TASK PROMPT -> Exact transcription, pictures omitted: reproduce the listing below.
ENTRIES PROVIDED START
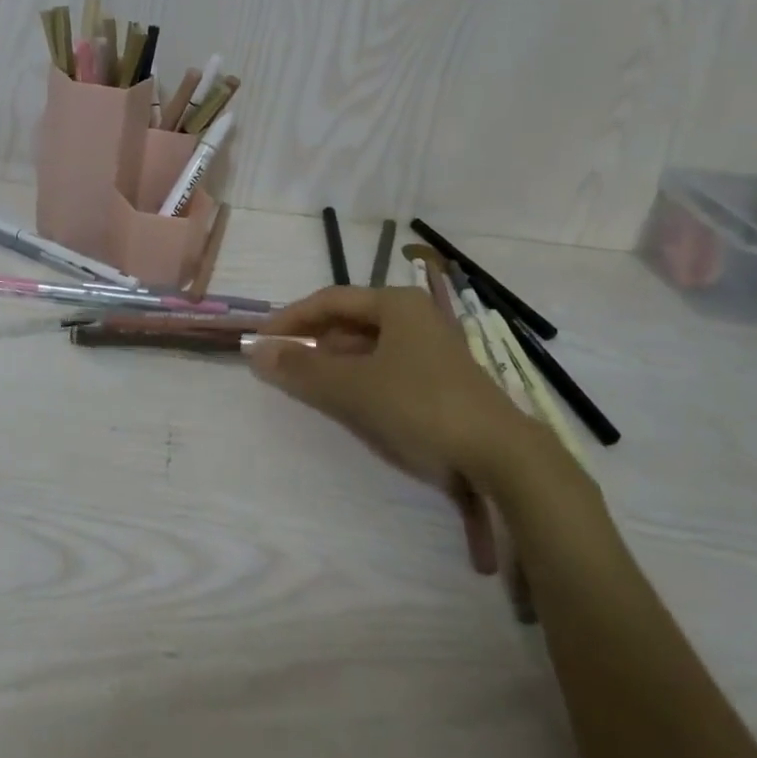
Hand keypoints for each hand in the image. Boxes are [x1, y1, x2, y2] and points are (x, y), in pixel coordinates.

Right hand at [249, 286, 551, 573]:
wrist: (502, 457)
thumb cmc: (421, 406)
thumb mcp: (353, 387)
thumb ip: (302, 369)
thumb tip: (255, 352)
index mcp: (396, 304)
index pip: (329, 300)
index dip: (291, 318)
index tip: (260, 339)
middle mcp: (414, 317)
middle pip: (348, 320)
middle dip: (311, 340)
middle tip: (278, 362)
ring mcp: (429, 349)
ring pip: (366, 345)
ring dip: (332, 361)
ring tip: (303, 381)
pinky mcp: (438, 380)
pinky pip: (383, 367)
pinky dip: (356, 378)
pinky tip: (344, 398)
ENTRIES PROVIDED END
EXERCISE RESULT ->
Hand keypoints for each hand in the image. Boxes are [x1, y1, x2, y2] and points are (x, y), in pixel coordinates.

Right hand at [249, 286, 551, 573]:
wrist: (502, 457)
thumb cmc: (421, 406)
thumb mcp: (353, 387)
thumb ip: (302, 369)
thumb tip: (255, 352)
index mcp: (396, 304)
index pip: (329, 300)
index dip: (291, 318)
index tip: (260, 339)
middle mcp: (414, 317)
middle pip: (348, 320)
middle dip: (311, 340)
middle tip: (278, 362)
ring mcp: (429, 349)
ring pip: (366, 345)
ring dip: (332, 361)
ring tip: (303, 381)
pinky mcp: (438, 380)
pinky pip: (383, 367)
pinky dip: (356, 378)
pinky tip: (344, 398)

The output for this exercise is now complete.